Die Kleinbildkamera hat einen eingebauten Belichtungsmesser. Sie ist für Filme von ISO 100 bis ISO 400 ausgelegt. Die Filmempfindlichkeit wird über den DX-Code ausgelesen; ist dieser Code nicht auf der Patrone vorhanden, wählt die Kamera ISO 100. Die Verschlusszeit ist immer auf 1/125 Sekunde festgelegt. Die Blende ist f/8.
Bei Aufnahmen mit dem eingebauten Blitz wählt die Kamera die maximale Blende von f/4,5. Die Leistung des Blitzes ist abhängig von der Filmempfindlichkeit. Die Reichweite bei ISO 100-Film ist mit bis zu 4 Metern angegeben. Der Blitz verfügt nicht über verschiedene Blitzmodi. Dafür lässt sich der Blitz aber deaktivieren.

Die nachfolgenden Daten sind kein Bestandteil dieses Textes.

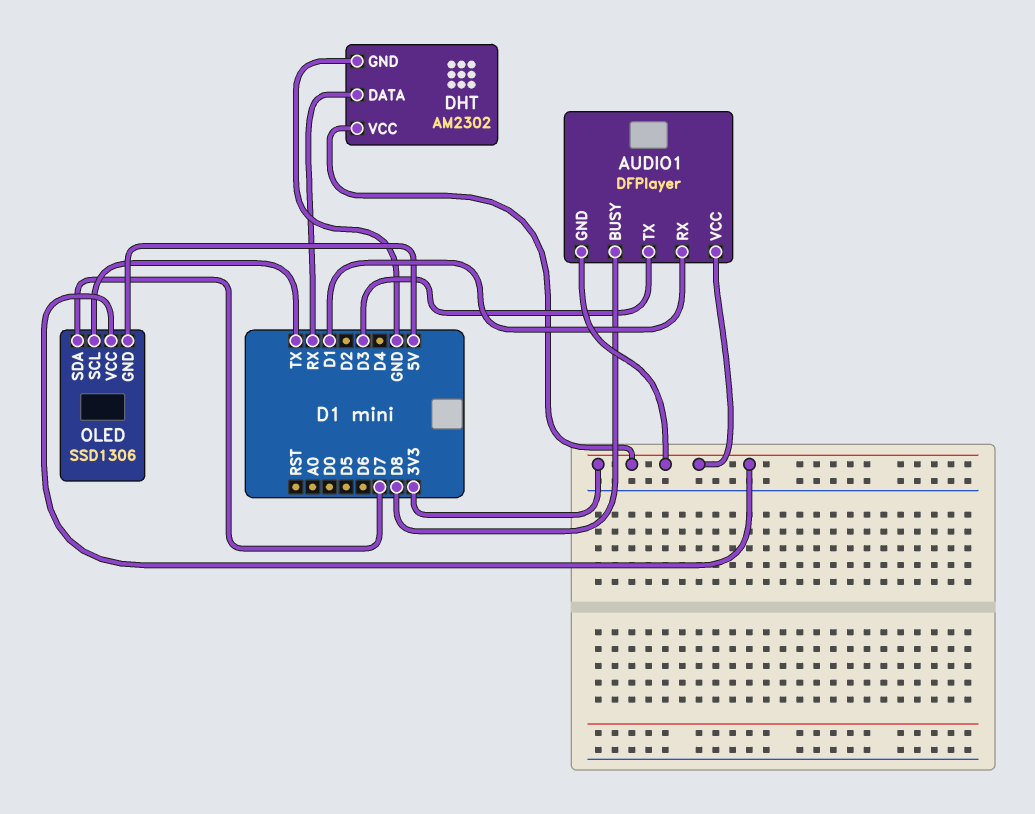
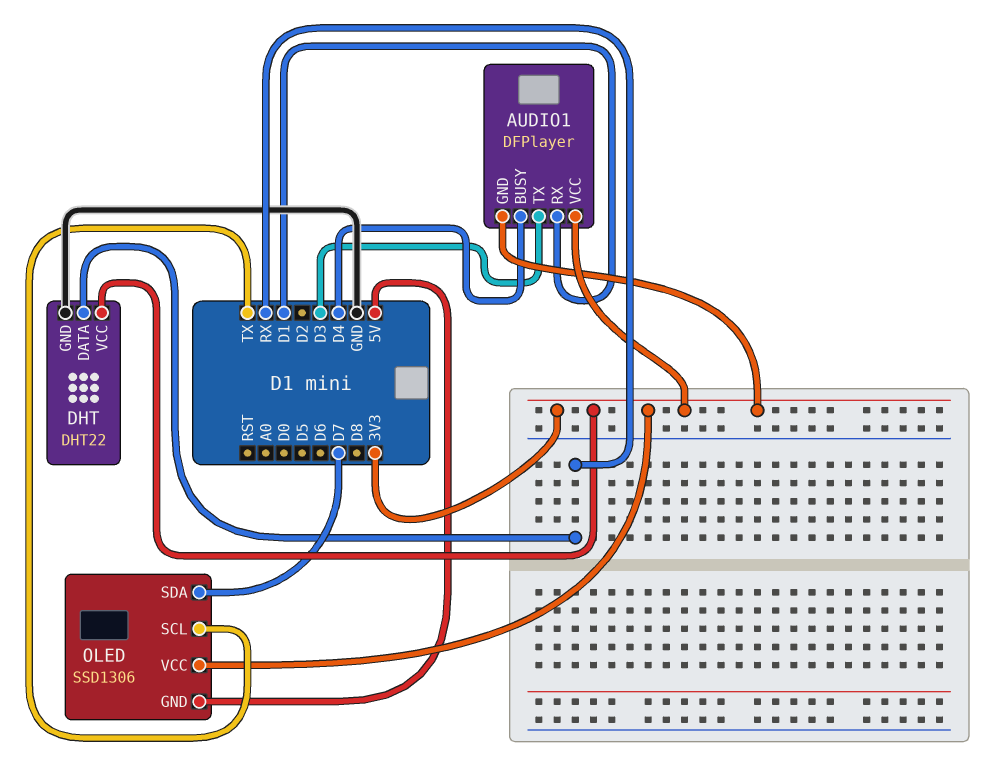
AUDIO1 pin BUSY: D8 -> D4
DHT: AM2302 -> DHT22

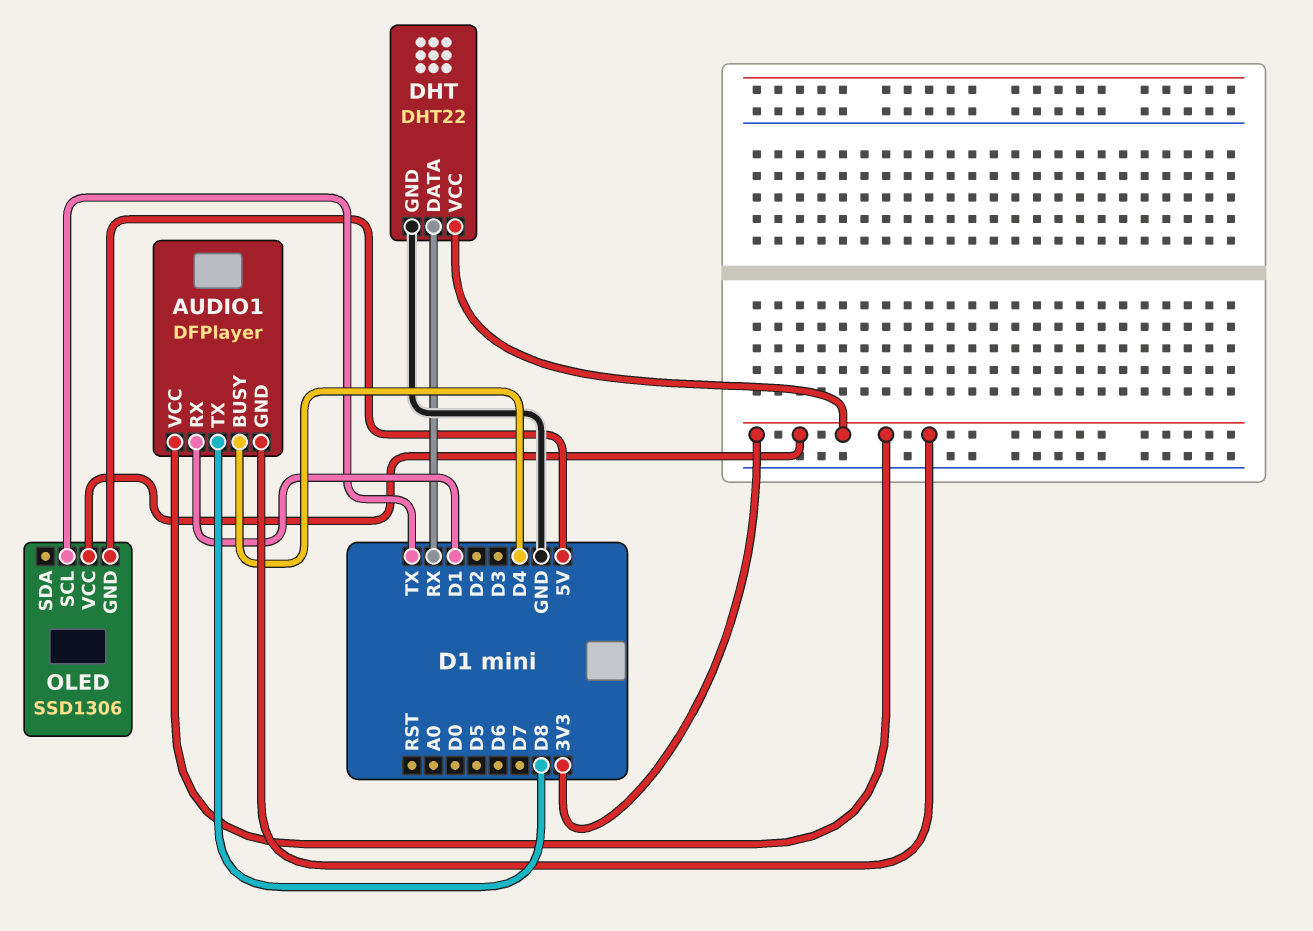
AUDIO1 pin TX: D3 -> D8
OLED pin SDA: D7 -> none

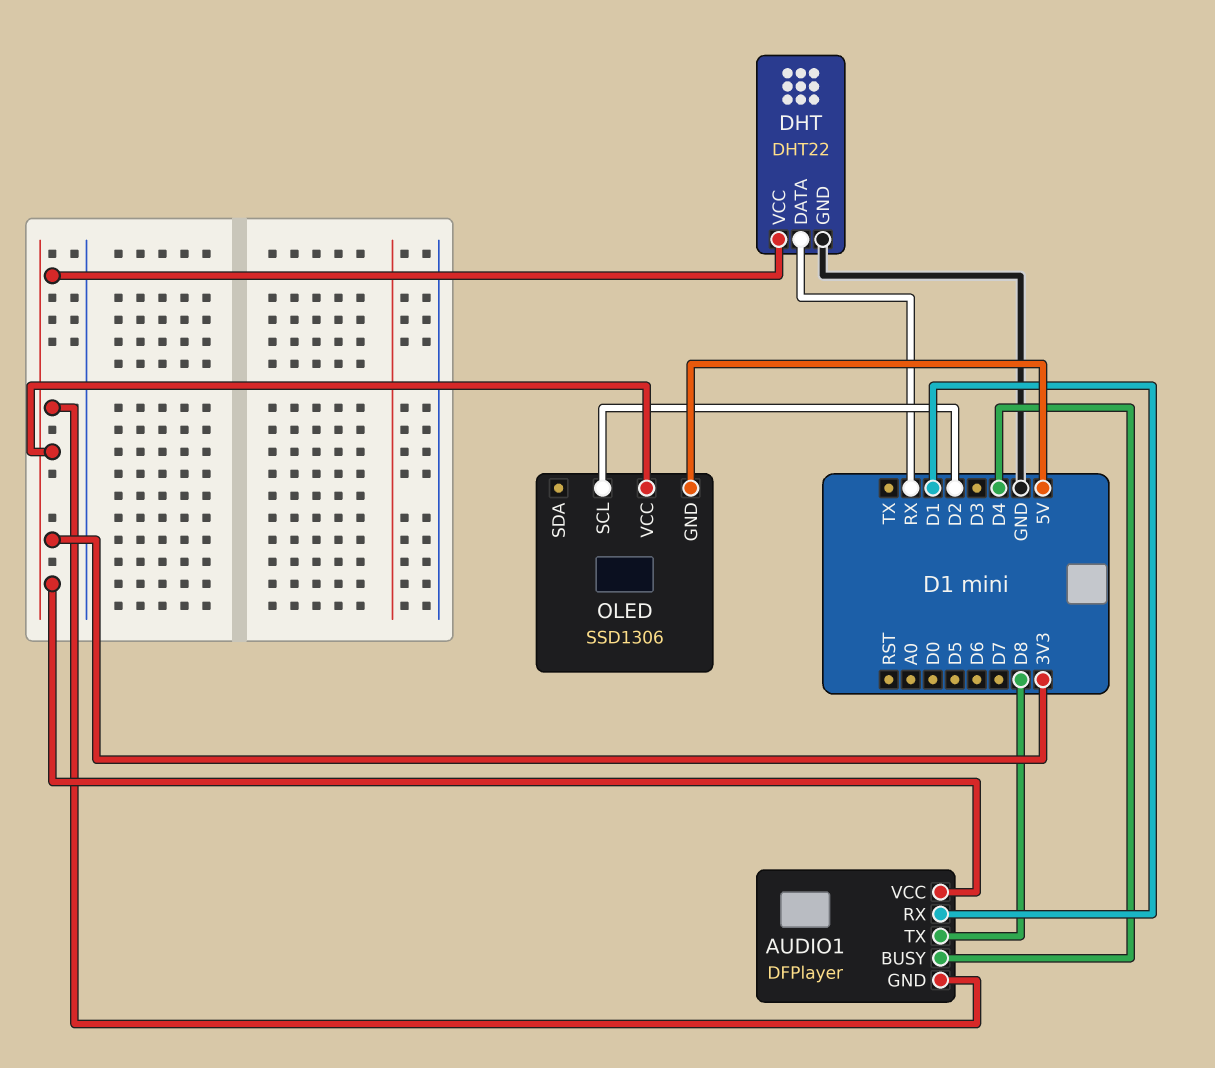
OLED pin SCL: TX -> D2

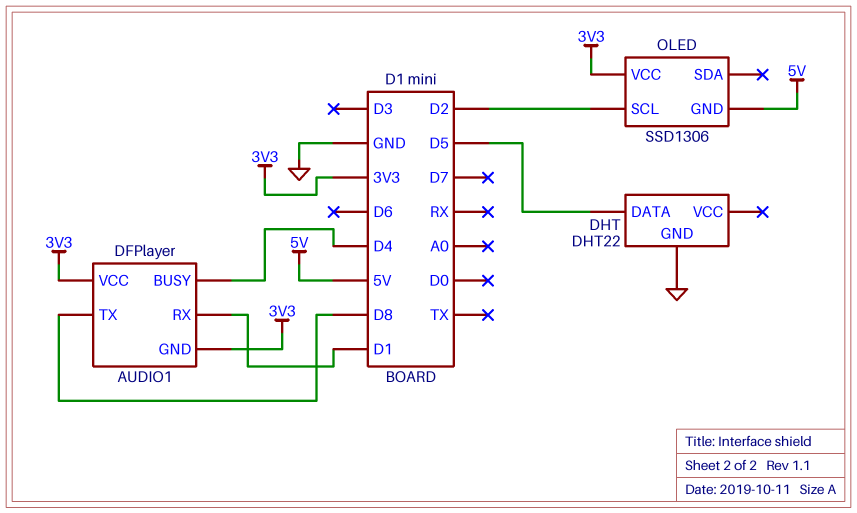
DHT pin DATA: RX -> D5
DHT pin VCC: 3V3 -> none

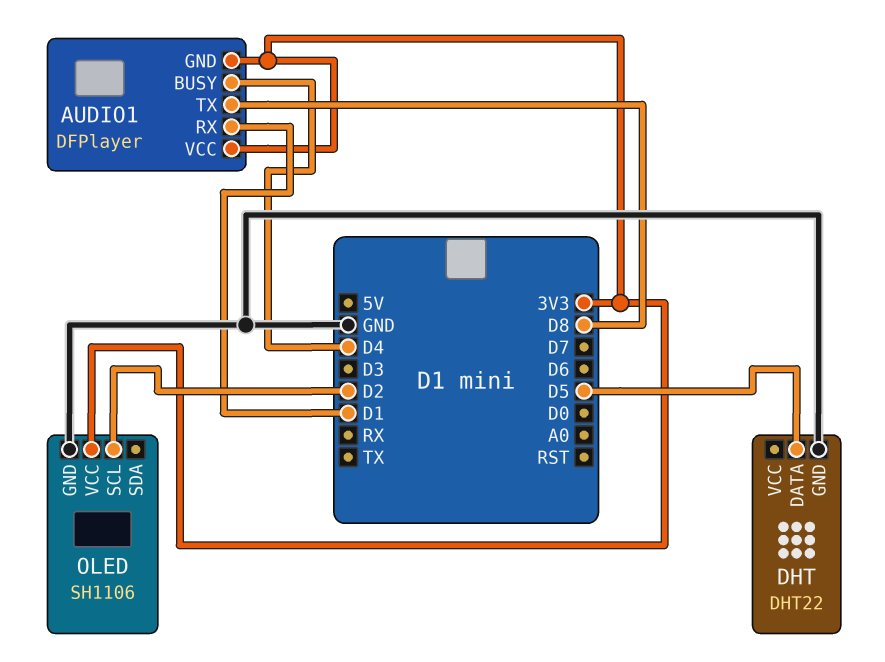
OLED: SSD1306 -> SH1106
OLED pin GND: 5V -> GND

Laut Handbuch wiegt die Kamera mit ihrem Kunststoffgehäuse 190 Gramm. Die Abmessungen betragen 12,9 x 6,8 x 4,9 cm. Die Kamera benötigt zwei AA-Batterien (Amazon*). Hier kann man natürlich auf wiederaufladbare Batterien zurückgreifen. Sie reichen in der Regel für über 1300 Bilder.
Es fehlt ein Gewinde für ein Stativ. Auch einen Selbstauslöser hat die Kamera nicht.
Filme für die Minolta Riva 35
Die Kamera transportiert den Film nach jeder Aufnahme automatisch zum nächsten Bild. Auch am Ende wird der Film automatisch in die Patrone zurückgespult. Die Anzahl der aufgenommenen Bilder wird auf der Oberseite der Kamera angezeigt.
Ausgelegt ist dieses Modell für das Kleinbildformat. Eine Empfehlung für diese Kamera sind der Fujifilm Superia 400 (Amazon*) und für Schwarzweiß-Aufnahmen der Kodak T-Max 100 (Amazon*). Natürlich können Sie auch Filme von anderen Herstellern verwenden. Wichtig ist nur, dass die Filme in einem Bereich von ISO 100 bis ISO 400 liegen.
Beide Filme werden mit dem C-41-Verfahren entwickelt. Dieses Verfahren wird von fast jedem Fotolabor angeboten. Sie können Ihre Filme z. B. in vielen Drogeriemärkten in Deutschland zur Entwicklung einreichen.